Talks began in earnest at last year's New Jersey State Bar Association convention, where Deutsch approached Curtin. But the ties between Graham Curtin and McElroy Deutsch are many, and reach further back than that. Curtin and Deutsch have long been been active with the bar. And Graham Curtin co-founder Jerome Graham Jr., now retired, has a long-standing relationship with Deutsch and is “one of my best friends,” Deutsch said.
Graham Curtin managing partner Peter Laughlin, who is joining in the move, served as outside counsel to McElroy Deutsch over the years on matters of internal management. Also joining is well-known legal malpractice defense litigator Christopher Carey.

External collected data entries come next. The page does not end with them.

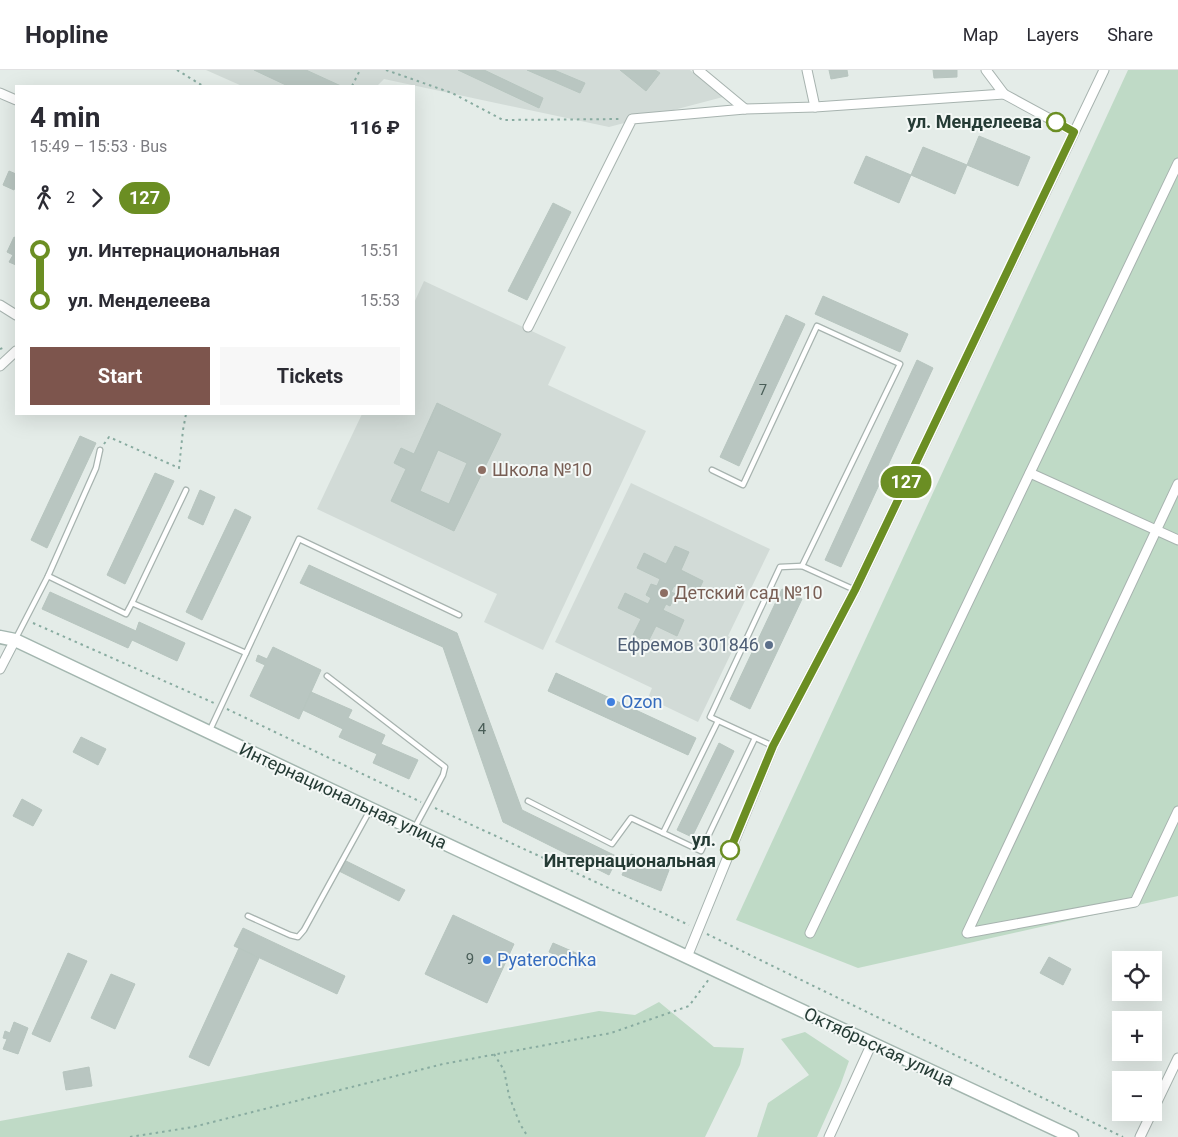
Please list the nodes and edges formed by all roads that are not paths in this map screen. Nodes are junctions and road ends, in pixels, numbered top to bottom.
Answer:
1 (698, 70) edge
2 (807, 70) edge
3 (986, 70) edge
4 (1104, 70) edge
5 (0, 93) edge
6 (1004, 94) junction
7 (15, 100) edge
8 (815, 107) junction
9 (745, 109) junction
10 (1074, 132) junction
11 (1178, 163) edge
12 (0, 305) edge
13 (15, 313) edge
14 (528, 327) dead end
15 (15, 352) edge
16 (0, 366) edge
17 (100, 450) road end
18 (712, 470) dead end
19 (1030, 473) junction
20 (1178, 484) edge
21 (186, 490) dead end
22 (1156, 530) junction
23 (1178, 540) edge
24 (802, 566) junction
25 (48, 576) junction
26 (855, 590) junction
27 (132, 603) junction
28 (460, 615) dead end
29 (0, 631) edge
30 (0, 637) edge
31 (14, 640) junction
32 (246, 653) junction
33 (0, 669) edge
34 (327, 676) dead end
35 (718, 721) junction
36 (209, 733) junction
37 (755, 738) junction
38 (773, 746) junction
39 (528, 801) dead end
40 (371, 809) junction
41 (1178, 811) edge
42 (414, 830) junction
43 (663, 833) junction
44 (248, 916) dead end
45 (810, 933) dead end
46 (687, 957) junction
47 (872, 1043) junction
48 (1178, 1058) edge
49 (1162, 1091) edge
50 (1148, 1121) edge
51 (829, 1137) edge
52 (1072, 1137) edge
53 (1140, 1137) edge

1 - 9 street
2 - 8 street
3 - 6 street
4 - 10 street
5 - 7 street
6 - 8 street
6 - 10 street
8 - 9 street
9 - 14 street
10 - 26 street
11 - 19 street
12 - 13 street
15 - 16 street
17 - 25 lane
18 - 24 lane
19 - 22 street
19 - 45 street
20 - 22 street
21 - 27 lane
22 - 23 street
22 - 41 street
24 - 26 lane
24 - 35 lane
25 - 27 lane
25 - 31 lane
26 - 38 street
27 - 32 lane
28 - 32 lane
29 - 31 street
30 - 31 street, Интернациональная улица
31 - 33 street
31 - 36 street, Интернациональная улица
32 - 36 lane
34 - 42 lane
35 - 37 lane
35 - 43 lane
36 - 40 street, Интернациональная улица
37 - 38 lane
37 - 43 lane
38 - 46 street
39 - 43 lane
40 - 42 street, Интернациональная улица
40 - 44 lane
42 - 46 street, Интернациональная улица
46 - 47 street, Октябрьская улица
47 - 51 street
47 - 52 street, Октябрьская улица
48 - 49 street
50 - 53 street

“What we did in the negotiation was make sure that anybody who wanted to go could go,” Curtin said.
A group of eight insurance coverage practitioners, led by Graham Curtin partner Stephen Gimigliano, decided to go in another direction, forming Gimigliano Mauriello, which opened its doors on Madison Avenue in Morristown just days ago.
Gimigliano, reached by phone, said the group retained clients in the move—a move that was difficult for him, too, because “I felt like Graham Curtin was mine as well.” He joined the firm as partner 22 years ago after departing Simpson, Thacher & Bartlett.
Gimigliano called Deutsch “a terrific lawyer and a great businessman.”
“It's just that we had an opportunity to do something a little more entrepreneurial,” he said.
For McElroy Deutsch, some of the new additions will move to its Morristown headquarters, while others, chiefly Carey's six-member professional liability group, will go to the Newark office.
The new lawyers add depth to practices in which the firm already is doing significant work, including commercial litigation and construction litigation.
Deutsch said his firm can accommodate the additions in existing space.
According to the lawyers, a long conflicts check preceded the deal, and the firms, each of whom have historically done considerable work on behalf of insurance clients, found more clients in common than adverse.
“Astonishingly, I don't think there were any serious conflicts,” Deutsch said. “I don't think either firm lost any business because of conflicts, which is unusual, actually.”
McElroy Deutsch, though not the largest New Jersey-based firm by firmwide head count, has nevertheless had the largest number of New Jersey-based lawyers of any firm in recent years, according to Law Journal data. The firm has also branched into other markets over the years, including into Connecticut with the acquisition of Pepe & Hazard in 2010, and more recently Providence, Rhode Island, with the acquisition of a single lateral from Locke Lord. That lateral, litigation partner Paul Dwyer Jr., is in temporary space presently, but the firm will have a permanent office in the city by April or May, Deutsch said.
Attorney head count at Graham Curtin, cresting above 30 in some years, had receded a bit with departures more recently, according to Curtin. But the firm had a history of working on notable cases, for notable clients. The firm has counted American Airlines, Bank of America and CNA Insurance Co. among its corporate clients. Curtin noted a number of what he called Graham Curtin “graduates,” among them U.S. District Judge Peter Sheridan of the District of New Jersey.
Curtin, a former president of the New Jersey State and Morris County bar associations, and a American Bar Association board of governors member, helped form Graham Curtin in 1987. Before that, he had a few iterations of his own firm, based in Newark and Kinnelon, leading to Curtin, Hubner & McKeon.
He called the impending move to McElroy Deutsch “bittersweet in the sense that you've been at this with the group of people here for 31 years.”